Sentimentality counts for nothing. Fielding, too, it would seem is irrelevant because Anderson is among England's most athletic movers and safest catchers. Later, in the press conference, Pietersen was asked who he would most like to see under a skyer to win the dough and Anderson was the first name he mentioned.
Of the others, Sidebottom has been walking around all week with his left calf strapped, and is short of match practice and match fitness, so his omission is no surprise. Pietersen described Sidebottom's fitness as only “touch and go”. As for the young Essex pair, Bopara and Cook, no one expected them to play. Pietersen seems to have a blind spot as far as Bopara is concerned, even though he is, in my estimation, a better cricketer than, say, Luke Wright. Bopara's time will come.

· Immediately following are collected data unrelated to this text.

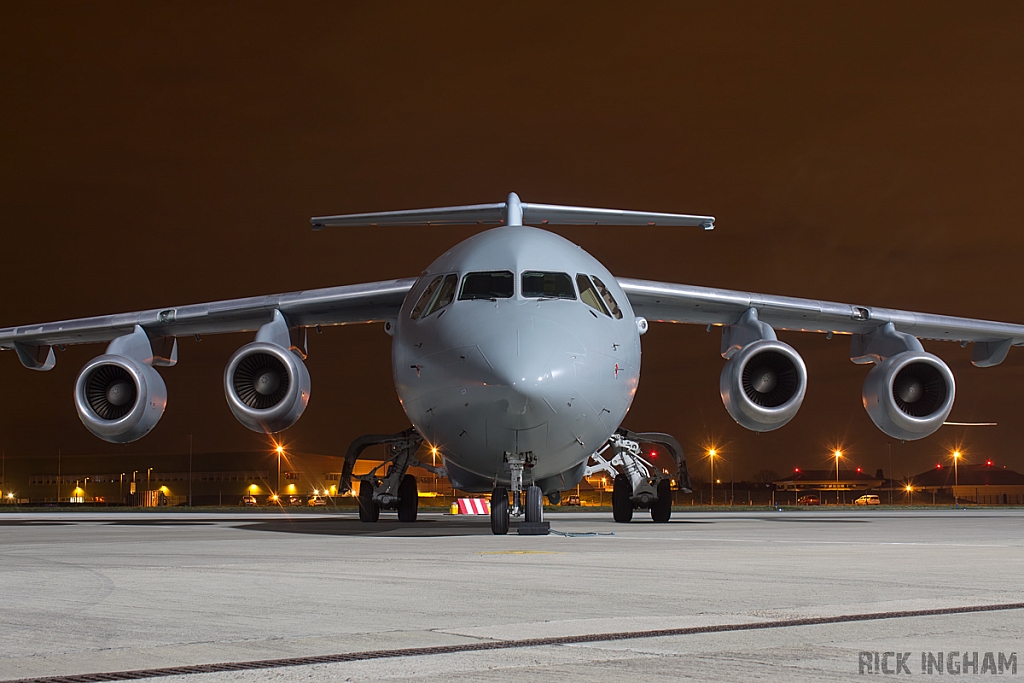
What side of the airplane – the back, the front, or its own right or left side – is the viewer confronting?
front
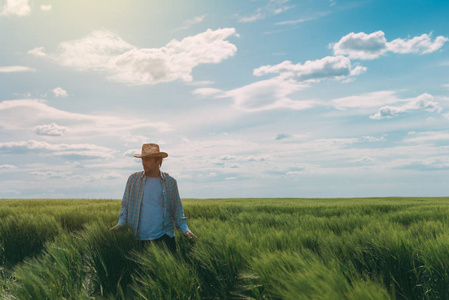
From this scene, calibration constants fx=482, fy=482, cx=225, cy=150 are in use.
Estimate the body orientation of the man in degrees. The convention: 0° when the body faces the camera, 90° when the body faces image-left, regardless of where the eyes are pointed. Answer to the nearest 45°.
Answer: approximately 0°
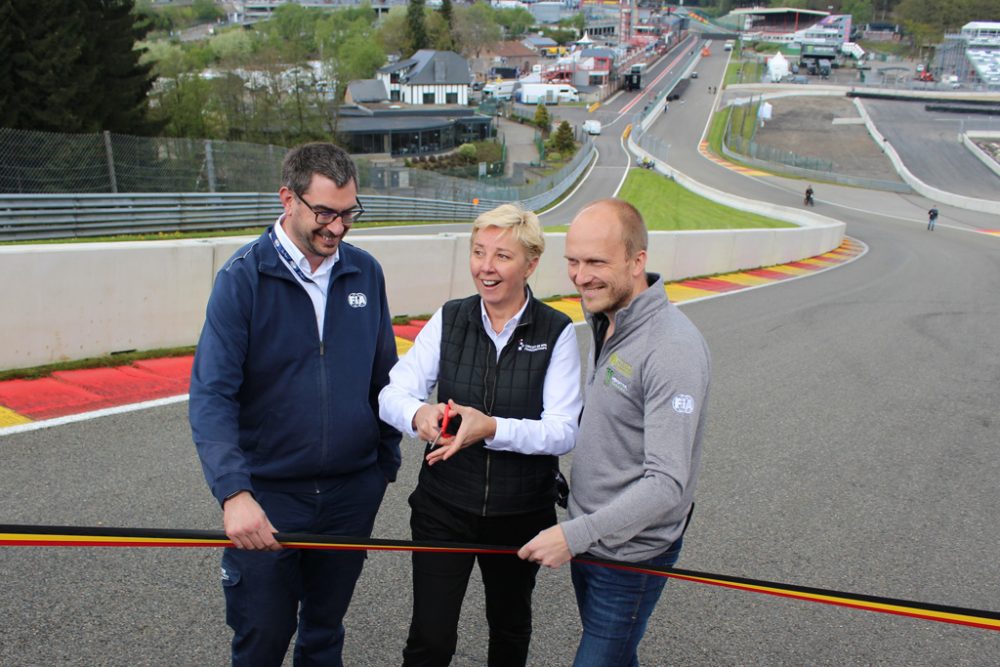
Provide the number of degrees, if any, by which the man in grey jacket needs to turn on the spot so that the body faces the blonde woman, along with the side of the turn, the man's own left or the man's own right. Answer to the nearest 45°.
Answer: approximately 90° to the man's own right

The blind spot belongs to the selectors where Cook and one-day cricket are concerned. His presence here this week has been viewed with the same incredulity as Sarah Palin's nomination for vice-president: one potentially just a heartbeat away from the presidency of the most powerful nation on earth; the other a stomach bug away from a pay day in Twenty20 cricket. Unbelievable.
The biggest beneficiaries of the selection process are Stephen Harmison, Wright and Graeme Swann. Harmison's selection is no surprise, and fully merited on recent form. His return to one-day cricket has been a well-timed one. But for that, Anderson would certainly be playing. If they were in each other's vicinity last night, Harmy would have been wise to employ a food taster and keep his rum and coke out of Anderson's reach.
Wright has been so invisible this week that his WAG - one of those seen to be enjoying Allen Stanford's charms - has enjoyed more photos and column inches than he has. He has not batted or bowled, except in practice, and even then he has not been always present, suffering from the dreaded bug.
“Luke hasn't done anything right this week, but then again he hasn't done anything wrong. There is going to come a time when we need the kind of strength in depth that he gives us,” Pietersen said, struggling to sound convinced. There is a feeling, although it is based on precious little evidence, that Wright enjoys what the pros call a BMT - big-match temperament - and will revel under the unique pressure that tonight's match will bring.
Swann has benefited from the conditions, which, in all but the most recent warm-up match between Middlesex and the Stanford Superstars, have favoured spin. Having not considered two spinners as part of their game plan at the start of the week, this is a change of tack. I wonder, though, if England realise how different that pitch for the final warm-up match (the one that will be used today) was from those earlier in the week. It was hard, flat and shiny - the kind on which a spinner could go the distance.
Still, you will find no one here holding a grudge against Swann. He has been one of the few England players to take wholeheartedly to this whole thing, propping up the bar at night, cracking jokes, doing passable impersonations of all and sundry and generally having a good time. He is cut from the same cloth as Chris Gayle, the Superstars captain.
While Swann has had his eyes on a pink Ferrari from the moment this match was touted, Gayle replied to a question about what he would do with the money, simply: “Spend it, man.” In these straitened times, the high street needs all the help it can get.